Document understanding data
------------

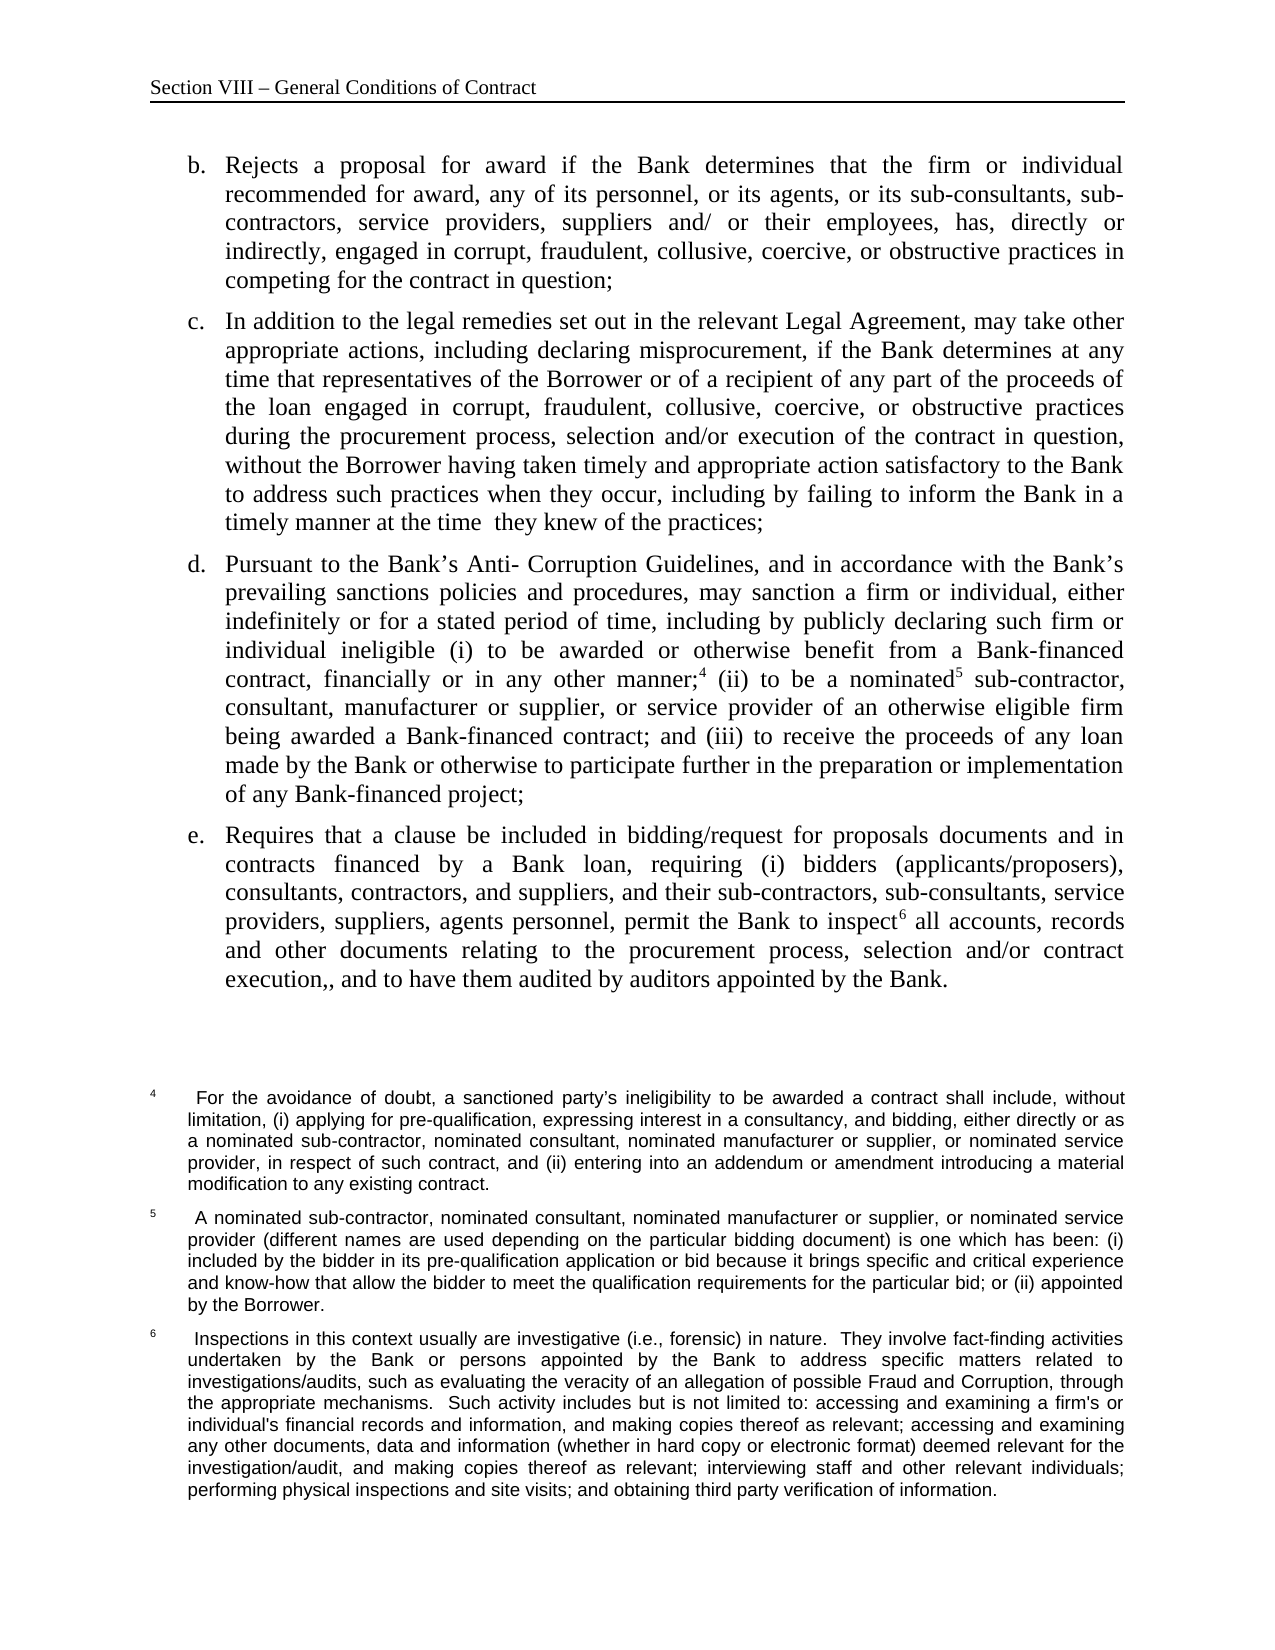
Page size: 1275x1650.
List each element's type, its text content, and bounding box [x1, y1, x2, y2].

list Rejects a proposal for award if the Bank determines that the firm or individual recommended for award, any of its personnel, or its agents, or its sub-consultants, sub-contractors, service providers, suppliers and/ or their employees, has, directly or indirectly, engaged in corrupt, fraudulent, collusive, coercive, or obstructive practices in competing for the contract in question; [187, 150, 1125, 294]
list Pursuant to the Bank’s Anti- Corruption Guidelines, and in accordance with the Bank’s prevailing sanctions policies and procedures, may sanction a firm or individual, either indefinitely or for a stated period of time, including by publicly declaring such firm or individual ineligible (i) to be awarded or otherwise benefit from a Bank-financed contract, financially or in any other manner; (ii) to be a nominated sub-contractor, consultant, manufacturer or supplier, or service provider of an otherwise eligible firm being awarded a Bank-financed contract; and (iii) to receive the proceeds of any loan made by the Bank or otherwise to participate further in the preparation or implementation of any Bank-financed project; [187, 549, 1125, 807]
list Requires that a clause be included in bidding/request for proposals documents and in contracts financed by a Bank loan, requiring (i) bidders (applicants/proposers), consultants, contractors, and suppliers, and their sub-contractors, sub-consultants, service providers, suppliers, agents personnel, permit the Bank to inspect all accounts, records and other documents relating to the procurement process, selection and/or contract execution,, and to have them audited by auditors appointed by the Bank. [187, 820, 1125, 992]
list In addition to the legal remedies set out in the relevant Legal Agreement, may take other appropriate actions, including declaring misprocurement, if the Bank determines at any time that representatives of the Borrower or of a recipient of any part of the proceeds of the loan engaged in corrupt, fraudulent, collusive, coercive, or obstructive practices during the procurement process, selection and/or execution of the contract in question, without the Borrower having taken timely and appropriate action satisfactory to the Bank to address such practices when they occur, including by failing to inform the Bank in a timely manner at the time they knew of the practices; [187, 306, 1125, 536]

------------

* [The task]:
Those lines of the records that contain the string "individual" should be identified and copied.

* [Output of the exercise]:
list Rejects a proposal for award if the Bank determines that the firm or individual recommended for award, any of its personnel, or its agents, or its sub-consultants, sub-contractors, service providers, suppliers and/ or their employees, has, directly or indirectly, engaged in corrupt, fraudulent, collusive, coercive, or obstructive practices in competing for the contract in question; [187, 150, 1125, 294]
list Pursuant to the Bank’s Anti- Corruption Guidelines, and in accordance with the Bank’s prevailing sanctions policies and procedures, may sanction a firm or individual, either indefinitely or for a stated period of time, including by publicly declaring such firm or individual ineligible (i) to be awarded or otherwise benefit from a Bank-financed contract, financially or in any other manner; (ii) to be a nominated sub-contractor, consultant, manufacturer or supplier, or service provider of an otherwise eligible firm being awarded a Bank-financed contract; and (iii) to receive the proceeds of any loan made by the Bank or otherwise to participate further in the preparation or implementation of any Bank-financed project; [187, 549, 1125, 807]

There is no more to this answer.